• **RECORD SET**
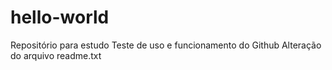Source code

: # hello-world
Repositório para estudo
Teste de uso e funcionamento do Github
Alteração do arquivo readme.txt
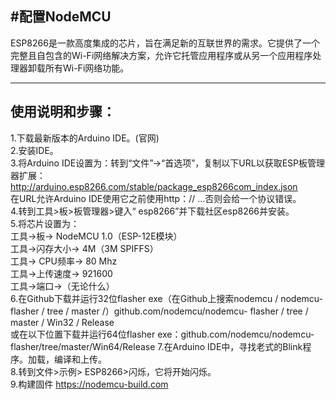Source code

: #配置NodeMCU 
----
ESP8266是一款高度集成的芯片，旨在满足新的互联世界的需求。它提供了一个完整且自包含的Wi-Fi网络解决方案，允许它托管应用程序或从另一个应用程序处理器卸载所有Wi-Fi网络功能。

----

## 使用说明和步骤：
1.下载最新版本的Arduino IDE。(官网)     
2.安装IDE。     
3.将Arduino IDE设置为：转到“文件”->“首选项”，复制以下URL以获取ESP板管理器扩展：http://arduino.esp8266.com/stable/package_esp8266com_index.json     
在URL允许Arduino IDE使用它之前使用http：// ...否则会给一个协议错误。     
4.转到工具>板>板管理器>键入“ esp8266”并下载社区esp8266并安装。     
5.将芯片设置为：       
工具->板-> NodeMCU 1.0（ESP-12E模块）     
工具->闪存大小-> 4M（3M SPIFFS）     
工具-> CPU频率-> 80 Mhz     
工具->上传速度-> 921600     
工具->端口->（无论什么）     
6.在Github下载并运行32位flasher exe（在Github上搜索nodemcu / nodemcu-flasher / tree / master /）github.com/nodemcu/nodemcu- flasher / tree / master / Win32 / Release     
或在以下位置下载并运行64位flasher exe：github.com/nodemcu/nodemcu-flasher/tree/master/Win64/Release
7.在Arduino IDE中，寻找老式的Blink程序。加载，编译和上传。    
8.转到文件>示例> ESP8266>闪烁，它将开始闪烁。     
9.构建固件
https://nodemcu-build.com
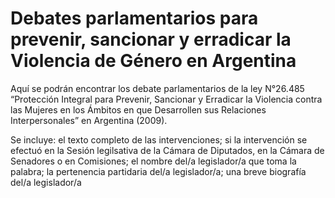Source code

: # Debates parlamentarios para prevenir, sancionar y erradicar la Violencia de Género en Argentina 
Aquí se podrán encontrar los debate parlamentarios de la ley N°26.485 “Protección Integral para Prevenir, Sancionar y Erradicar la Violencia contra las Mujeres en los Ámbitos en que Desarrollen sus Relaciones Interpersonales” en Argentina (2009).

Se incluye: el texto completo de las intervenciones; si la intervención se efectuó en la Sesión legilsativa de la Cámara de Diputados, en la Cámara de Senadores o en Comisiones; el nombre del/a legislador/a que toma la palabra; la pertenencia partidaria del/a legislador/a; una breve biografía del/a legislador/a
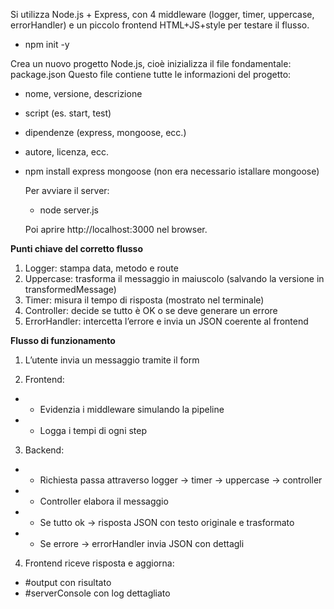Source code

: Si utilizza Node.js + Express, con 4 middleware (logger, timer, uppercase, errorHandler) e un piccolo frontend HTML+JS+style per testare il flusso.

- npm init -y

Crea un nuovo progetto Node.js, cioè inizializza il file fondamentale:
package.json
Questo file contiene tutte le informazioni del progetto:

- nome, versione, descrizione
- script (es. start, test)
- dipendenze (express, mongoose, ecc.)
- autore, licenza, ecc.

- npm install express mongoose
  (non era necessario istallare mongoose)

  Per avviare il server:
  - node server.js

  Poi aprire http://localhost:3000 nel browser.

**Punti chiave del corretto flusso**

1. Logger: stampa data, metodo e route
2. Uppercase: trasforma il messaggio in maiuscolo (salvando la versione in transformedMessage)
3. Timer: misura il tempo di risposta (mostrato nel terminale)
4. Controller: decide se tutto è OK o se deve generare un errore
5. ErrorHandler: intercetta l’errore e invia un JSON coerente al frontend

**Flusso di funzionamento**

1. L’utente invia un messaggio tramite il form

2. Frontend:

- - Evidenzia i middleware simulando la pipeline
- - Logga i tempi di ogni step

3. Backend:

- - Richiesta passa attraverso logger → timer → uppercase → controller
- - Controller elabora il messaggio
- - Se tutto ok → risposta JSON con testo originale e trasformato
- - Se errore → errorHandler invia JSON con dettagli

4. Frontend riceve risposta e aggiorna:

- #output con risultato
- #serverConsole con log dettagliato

• **ACTIVITY**
Retrieve every line above holding the word "tutto".

• **EXERCISE RESULT**
4. Controller: decide se tutto è OK o se deve generare un errore
- - Se tutto ok → risposta JSON con testo originale e trasformato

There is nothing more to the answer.